School of Natural Resources and Environment, University of Michigan , Ann Arbor, Michigan, USA.
Environ Sci Technol. 2013 Aug 20;47(16):9035-43. doi: 10.1021/es401008f. Epub 2013 Aug 1.
Environmental implications of fleet electrification highly depend on the adoption and utilization of electric vehicles at the individual level. Past research has been constrained by using aggregated data to assume all vehicles with the same travel pattern as the aggregated average. This neglects the inherent heterogeneity of individual travel behaviors and may lead to unrealistic estimation of environmental impacts of fleet electrification. Using "big data" mining techniques, this research examines real-time vehicle trajectory data for 10,375 taxis in Beijing in one week to characterize the travel patterns of individual taxis. We then evaluate the impact of adopting plug-in hybrid electric vehicles (PHEV) in the taxi fleet on life cycle greenhouse gas emissions based on the characterized individual travel patterns. The results indicate that 1) the largest gasoline displacement (1.1 million gallons per year) can be achieved by adopting PHEVs with modest electric range (approximately 80 miles) with current battery cost, limited public charging infrastructure, and no government subsidy; 2) reducing battery cost has the largest impact on increasing the electrification rate of vehicle mileage traveled (VMT), thus increasing gasoline displacement, followed by diversified charging opportunities; 3) government subsidies can be more effective to increase the VMT electrification rate and gasoline displacement if targeted to PHEVs with modest electric ranges (80 to 120 miles); and 4) while taxi fleet electrification can increase greenhouse gas emissions by up to 115 kiloton CO2-eq per year with the current grid in Beijing, emission reduction of up to 36.5 kiloton CO2-eq per year can be achieved if the fuel cycle emission factor of electricity can be reduced to 168.7 g/km. Although the results are based on a specific public fleet, this study demonstrates the benefit of using large-scale individual-based trajectory data (big data) to better understand environmental implications of fleet electrification and inform better decision making.
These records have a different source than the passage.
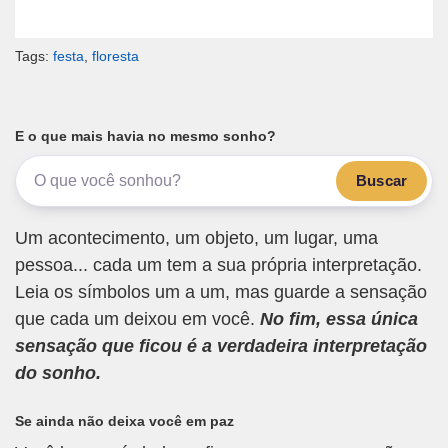
Tags:
festa
,
floresta
E o que mais havia no mesmo sonho?
Buscar
Um acontecimento, um objeto, um lugar, uma
pessoa... cada um tem a sua própria interpretação.
Leia os símbolos um a um, mas guarde a sensação
que cada um deixou em você.
No fim, essa única
sensação que ficou é a verdadeira interpretação
do sonho.
Se ainda não deixa você em paz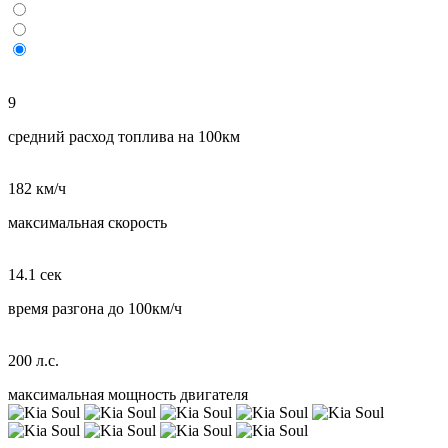
9
средний расход топлива на 100км
182 км/ч
максимальная скорость
14.1 сек
время разгона до 100км/ч
200 л.с.
максимальная мощность двигателя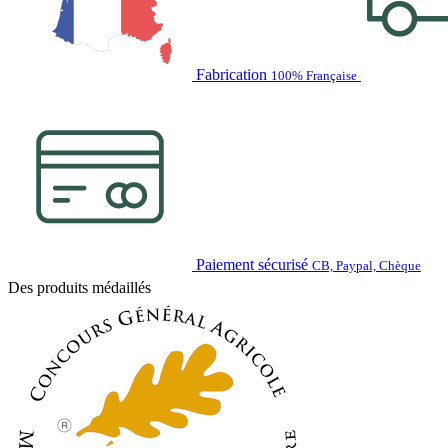
Fabrication
100% Française
Paiement sécurisé
CB, Paypal, Chèque
Des produits médaillés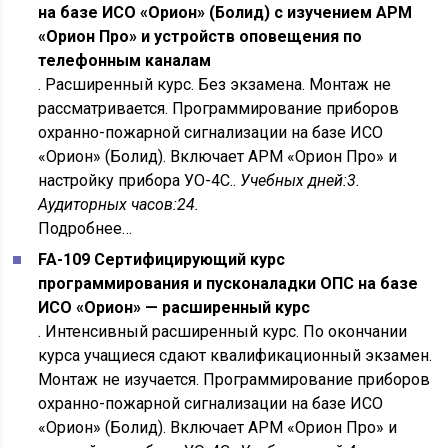
на базе ИСО «Орион» (Болид) с изучением АРМ
«Орион Про» и устройств оповещения по
телефонным каналам
. Расширенный курс. Без экзамена. Монтаж не
рассматривается. Программирование приборов
охранно-пожарной сигнализации на базе ИСО
«Орион» (Болид). Включает АРМ «Орион Про» и
настройку прибора УО-4С..
Учебных дней:3.
Аудиторных часов:24.
Подробнее…
FA-109 Сертифицирующий курс
программирования и пусконаладки ОПС на базе
ИСО «Орион» — расширенный курс
. Интенсивный расширенный курс. По окончании
курса учащиеся сдают квалификационный экзамен.
Монтаж не изучается. Программирование приборов
охранно-пожарной сигнализации на базе ИСО
«Орион» (Болид). Включает АРМ «Орион Про» и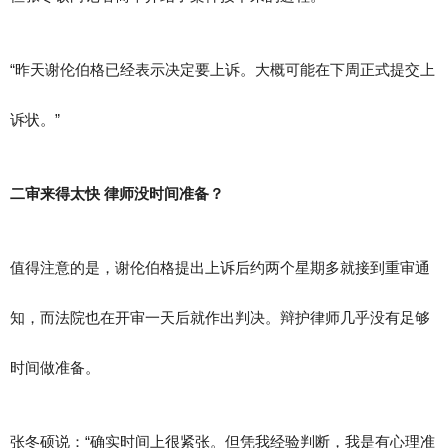
“昨天谢伦伯格已经表示决定要上诉。大概可能在下周正式提交上
诉状。”
二审来得太快 律师没时间准备？
值得注意的是，谢伦伯格提出上诉后约两个星期多就接到重审通
知，而法院也在开审一天后就作出判决。辩护律师几乎没有足够
时间做准备。
张冬硕说：“确实时间上很紧张。但凭我经验判断，我是有心理准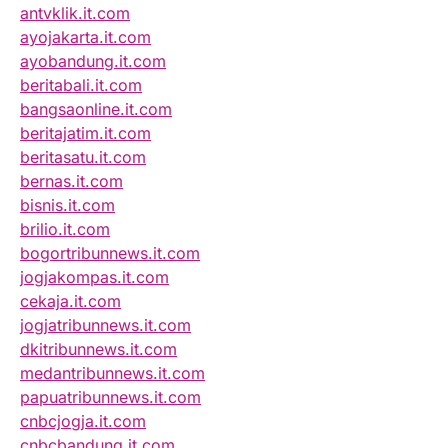
antvklik.it.com
ayojakarta.it.com
ayobandung.it.com
beritabali.it.com
bangsaonline.it.com
beritajatim.it.com
beritasatu.it.com
bernas.it.com
bisnis.it.com
brilio.it.com
bogortribunnews.it.com
jogjakompas.it.com
cekaja.it.com
jogjatribunnews.it.com
dkitribunnews.it.com
medantribunnews.it.com
papuatribunnews.it.com
cnbcjogja.it.com
cnbcbandung.it.com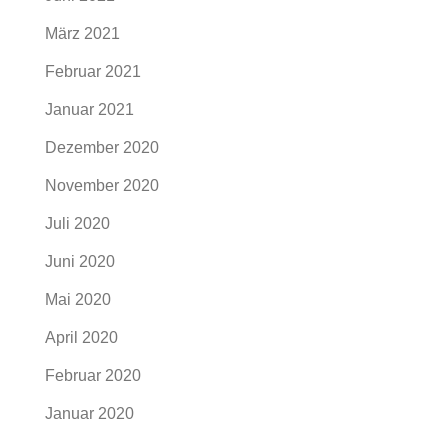
März 2021
Februar 2021
Januar 2021
Dezember 2020
November 2020
Juli 2020
Juni 2020
Mai 2020
April 2020
Februar 2020
Januar 2020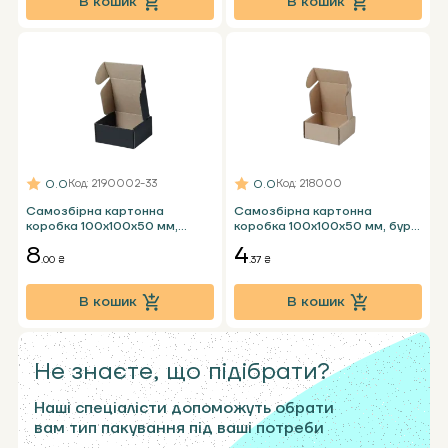
В кошик
В кошик
0.0
0.0
Код
: 2190002-33
Код
: 218000
Самозбірна картонна
Самозбірна картонна
коробка 100х100х50 мм,
коробка 100х100х50 мм, бура
чорна Т23 Е
Т24 Е
8
4
.00 ₴
.37 ₴
В кошик
В кошик
Не знаєте, що підібрати?
Наші спеціалісти допоможуть обрати
вам тип пакування під ваші потреби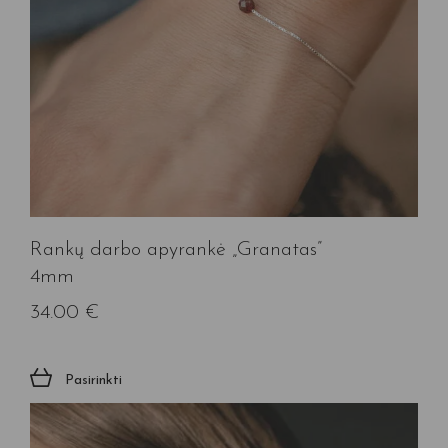
Rankų darbo apyrankė „Granatas”
4mm
34.00
€
Pasirinkti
电动汽车在个人层面的推广和使用对车队电动化的环境影响有重要影响。过去的研究受到使用聚合数据的限制,即假设所有车辆都具有与聚合平均值相同的行驶模式。这忽略了个体出行行为的固有异质性,可能导致对车队电动化的环境影响的不切实际的估计。本研究使用“大数据”挖掘技术,分析了北京 10375 辆出租车一周内的实时车辆轨迹数据,以描述个体出租车的出行模式。然后,我们根据所描述的个体出行模式,评估了在出租车队中采用插电式混合动力汽车(PHEV)对生命周期温室气体排放的影响。结果表明:1)在当前电池成本、有限的公共充电基础设施和没有政府补贴的情况下,采用具有适度电动续航里程(约 80 英里)的 PHEV 可以实现最大的汽油替代量(每年 110 万加仑);2)降低电池成本对提高行驶里程的电动化率(VMT)从而增加汽油替代量的影响最大,其次是多样化的充电机会;3)如果政府补贴针对电动续航里程为 80-120 英里的适度 PHEV,则可以更有效地提高 VMT 的电动化率和汽油替代量;4)尽管当前北京电网下出租车队的电气化可能会使温室气体排放增加高达 115 千吨 CO2-eq/年,但如果可以将电力燃料循环排放因子降低到 168.7g/km,则可以减少 36.5 千吨 CO2-eq/年的排放。虽然这些结果基于特定的公共车队,但本研究证明了使用大规模基于个体的轨迹数据(大数据)来更好地理解车队电动化的环境影响并为更好的决策提供信息的好处。